## Tasks
1 > Answer the following from the article on violence against healthcare workers:
(a) Who signed the Thursday letter to the attorney general?
(b) What share of nurses in the Incredible Health survey said they had been verbally or physically attacked in the past year?
(c) In what year did the Bureau of Labor Statistics begin tracking these incidents?
2 > Copy the part of the article on violence against healthcare workers that begins at the words "No federal laws directly" and stops after "general counsel, said.", switching "annual training" to "quarterly training".

[Extract to read — start]

Dive Brief:
- The American Hospital Association wants the Justice Department to take a tougher stance on violence against healthcare workers, similar to the way it handled an uptick in unruly airline passengers during the pandemic, according to a Thursday letter from the hospital lobby’s CEO Rick Pollack to the attorney general.
- When airlines reported an increase in disruptive and violent passengers last year, Attorney General Merrick Garland directed prosecutors to prioritize those incidents, as federal law prohibits assaults, intimidation and threats of violence that interfere with flight staff.
- No federal laws protect healthcare workers from violence on the job like flight crews, though some states have rules for employers or laws penalizing offenders. AHA wants Garland to support legislation that would make violence against healthcare workers a federal offense.
Dive Insight:
Violence against healthcare workers is nothing new, though some reports suggest incidents are rising as patients and family members take their frustrations out on nurses and other medical staff two years into the pandemic.
Some 65% of nurses said they had been verbally or physically attacked by a patient or patient's family member in the past year in a recent survey from staffing firm Incredible Health, with nurses attributing that uptick to pandemic restrictions and staffing shortages causing issues like longer wait times.
Those interactions take resources away from staff who are already stretched thin, and "can no longer be tolerated as 'part of the job,'" AHA CEO Rick Pollack said in the letter.
"This unacceptable situation demands a federal response," he said.
No federal laws directly address violence against healthcare workers. Last April, the U.S. House of Representatives passed the Workplace Violence Prevention for Health Care and Social Service Workers Act, though that bill has yet to pass the Senate.
If passed, healthcare employers would have to develop and implement comprehensive workplace violence prevention plans, provide employees with annual training, keep detailed records of violent incidents and submit annual summaries to the federal labor department.
Protecting healthcare workers like flight crews would lead to increased enforcement and penalties, and "there are plenty of states that don't have these laws right now so this would help fill those gaps and ensure that this kind of activity is addressed in the most effective and vigorous way possible," Chad Golder, AHA deputy general counsel, said.
A handful of states have laws requiring healthcare employers to run workplace violence prevention programs while others have heightened penalties for offenders.
Wisconsin passed a law Wednesday making it a felony to threaten a healthcare worker, similar to laws covering police officers and other government workers. Wisconsin already has a law making it a felony to commit battery against nurses, emergency care providers or those working in an emergency department.
Even before the pandemic, healthcare and social service industry workers experienced the highest rates of injuries caused by workplace violence, according to data from the Bureau of Labor Statistics.
Those incidents have risen nearly every year for healthcare workers since the agency began tracking them in 2011.

[Extract to read — finish]
[Source data — start]

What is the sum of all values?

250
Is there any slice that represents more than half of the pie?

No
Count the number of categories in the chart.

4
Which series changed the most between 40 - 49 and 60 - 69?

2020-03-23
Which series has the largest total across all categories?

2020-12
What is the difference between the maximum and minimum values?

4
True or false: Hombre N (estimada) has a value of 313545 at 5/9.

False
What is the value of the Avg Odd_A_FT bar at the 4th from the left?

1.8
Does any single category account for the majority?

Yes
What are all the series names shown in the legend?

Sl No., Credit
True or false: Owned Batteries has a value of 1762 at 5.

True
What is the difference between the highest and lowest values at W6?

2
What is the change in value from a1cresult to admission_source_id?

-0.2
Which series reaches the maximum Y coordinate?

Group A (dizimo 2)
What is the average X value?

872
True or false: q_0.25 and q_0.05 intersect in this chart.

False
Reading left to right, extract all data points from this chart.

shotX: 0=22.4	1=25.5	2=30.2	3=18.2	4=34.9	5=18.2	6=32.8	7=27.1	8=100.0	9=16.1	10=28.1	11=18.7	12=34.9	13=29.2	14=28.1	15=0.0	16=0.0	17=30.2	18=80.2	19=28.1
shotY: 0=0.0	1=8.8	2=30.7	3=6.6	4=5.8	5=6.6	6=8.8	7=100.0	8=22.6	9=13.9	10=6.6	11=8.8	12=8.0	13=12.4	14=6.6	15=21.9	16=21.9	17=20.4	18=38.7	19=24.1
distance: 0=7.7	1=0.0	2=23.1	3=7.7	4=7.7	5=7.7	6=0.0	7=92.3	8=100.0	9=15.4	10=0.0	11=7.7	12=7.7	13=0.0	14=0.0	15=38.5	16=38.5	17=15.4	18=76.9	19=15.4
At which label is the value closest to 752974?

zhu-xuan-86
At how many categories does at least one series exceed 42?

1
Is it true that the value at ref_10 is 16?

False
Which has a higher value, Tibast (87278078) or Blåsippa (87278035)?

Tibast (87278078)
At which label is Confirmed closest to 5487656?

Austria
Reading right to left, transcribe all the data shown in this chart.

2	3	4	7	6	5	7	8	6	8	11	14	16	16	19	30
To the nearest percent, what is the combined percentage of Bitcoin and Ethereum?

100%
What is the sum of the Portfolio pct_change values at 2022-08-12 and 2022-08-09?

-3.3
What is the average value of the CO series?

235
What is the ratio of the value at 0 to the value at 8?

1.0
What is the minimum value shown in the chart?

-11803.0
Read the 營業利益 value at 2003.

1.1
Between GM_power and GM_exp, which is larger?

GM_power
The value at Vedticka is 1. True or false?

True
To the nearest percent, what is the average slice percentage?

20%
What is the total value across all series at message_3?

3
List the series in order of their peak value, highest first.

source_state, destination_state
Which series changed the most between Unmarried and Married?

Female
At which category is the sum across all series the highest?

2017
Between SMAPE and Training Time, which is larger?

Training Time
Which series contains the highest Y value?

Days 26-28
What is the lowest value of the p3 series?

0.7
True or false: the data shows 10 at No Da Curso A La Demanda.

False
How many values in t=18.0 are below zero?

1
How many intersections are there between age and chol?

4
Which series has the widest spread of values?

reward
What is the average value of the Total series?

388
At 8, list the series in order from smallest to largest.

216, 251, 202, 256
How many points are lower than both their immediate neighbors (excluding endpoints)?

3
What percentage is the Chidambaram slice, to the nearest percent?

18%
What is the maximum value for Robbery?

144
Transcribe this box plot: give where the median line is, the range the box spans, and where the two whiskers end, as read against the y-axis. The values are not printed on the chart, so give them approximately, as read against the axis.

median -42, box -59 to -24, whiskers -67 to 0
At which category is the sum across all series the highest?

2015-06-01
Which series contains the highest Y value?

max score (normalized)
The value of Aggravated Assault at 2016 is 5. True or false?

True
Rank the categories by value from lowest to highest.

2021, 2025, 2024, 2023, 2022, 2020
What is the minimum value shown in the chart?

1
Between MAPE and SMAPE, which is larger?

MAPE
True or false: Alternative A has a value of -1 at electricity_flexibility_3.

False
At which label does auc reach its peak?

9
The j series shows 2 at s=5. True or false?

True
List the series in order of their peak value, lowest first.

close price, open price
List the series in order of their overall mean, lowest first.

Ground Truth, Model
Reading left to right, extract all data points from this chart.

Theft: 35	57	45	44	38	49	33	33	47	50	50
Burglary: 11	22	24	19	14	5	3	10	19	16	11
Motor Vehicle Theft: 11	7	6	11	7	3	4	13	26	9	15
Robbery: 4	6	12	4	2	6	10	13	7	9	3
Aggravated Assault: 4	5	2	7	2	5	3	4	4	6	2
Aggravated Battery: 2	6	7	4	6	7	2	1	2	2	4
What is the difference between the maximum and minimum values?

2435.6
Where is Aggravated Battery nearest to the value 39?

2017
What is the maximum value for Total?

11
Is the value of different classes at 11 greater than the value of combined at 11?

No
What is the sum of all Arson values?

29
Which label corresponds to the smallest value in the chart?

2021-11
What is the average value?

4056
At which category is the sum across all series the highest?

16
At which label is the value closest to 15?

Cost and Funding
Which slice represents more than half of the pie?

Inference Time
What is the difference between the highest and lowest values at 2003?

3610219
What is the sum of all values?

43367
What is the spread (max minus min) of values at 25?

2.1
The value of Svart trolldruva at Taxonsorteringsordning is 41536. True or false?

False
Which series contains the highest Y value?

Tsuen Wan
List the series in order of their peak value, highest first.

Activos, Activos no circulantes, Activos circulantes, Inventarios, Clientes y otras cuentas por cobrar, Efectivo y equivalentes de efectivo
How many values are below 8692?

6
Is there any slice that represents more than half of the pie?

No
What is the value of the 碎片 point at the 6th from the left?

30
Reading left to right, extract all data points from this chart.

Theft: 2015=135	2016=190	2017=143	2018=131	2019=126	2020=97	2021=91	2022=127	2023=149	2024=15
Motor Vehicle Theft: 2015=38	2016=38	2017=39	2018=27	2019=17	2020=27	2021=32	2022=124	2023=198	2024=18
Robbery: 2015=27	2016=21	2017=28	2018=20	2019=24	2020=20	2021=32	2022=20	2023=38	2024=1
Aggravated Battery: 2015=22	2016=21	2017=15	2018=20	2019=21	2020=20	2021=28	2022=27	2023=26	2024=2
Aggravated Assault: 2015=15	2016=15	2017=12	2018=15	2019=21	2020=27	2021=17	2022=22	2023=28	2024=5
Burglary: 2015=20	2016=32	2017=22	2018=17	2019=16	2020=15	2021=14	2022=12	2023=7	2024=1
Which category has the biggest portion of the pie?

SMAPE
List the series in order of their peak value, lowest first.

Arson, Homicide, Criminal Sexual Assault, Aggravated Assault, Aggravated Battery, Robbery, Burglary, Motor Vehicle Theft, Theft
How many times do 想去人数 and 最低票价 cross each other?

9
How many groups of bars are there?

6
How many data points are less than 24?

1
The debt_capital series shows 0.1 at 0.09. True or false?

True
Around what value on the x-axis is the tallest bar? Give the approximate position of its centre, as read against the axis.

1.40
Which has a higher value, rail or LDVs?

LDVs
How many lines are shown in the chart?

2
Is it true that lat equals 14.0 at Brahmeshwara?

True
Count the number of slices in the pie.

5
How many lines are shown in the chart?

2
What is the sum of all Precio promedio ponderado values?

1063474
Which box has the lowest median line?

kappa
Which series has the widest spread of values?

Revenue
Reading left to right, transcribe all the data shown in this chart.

[Source data — finish]

## Answers in order
1 >
(a) Rick Pollack, CEO of the American Hospital Association
(b) 65%
(c) 2011

2 >
No federal laws directly address violence against healthcare workers. Last April, the U.S. House of Representatives passed the Workplace Violence Prevention for Health Care and Social Service Workers Act, though that bill has yet to pass the Senate.
If passed, healthcare employers would have to develop and implement comprehensive workplace violence prevention plans, provide employees with quarterly training, keep detailed records of violent incidents and submit annual summaries to the federal labor department.
Protecting healthcare workers like flight crews would lead to increased enforcement and penalties, and "there are plenty of states that don't have these laws right now so this would help fill those gaps and ensure that this kind of activity is addressed in the most effective and vigorous way possible," Chad Golder, AHA deputy general counsel, said.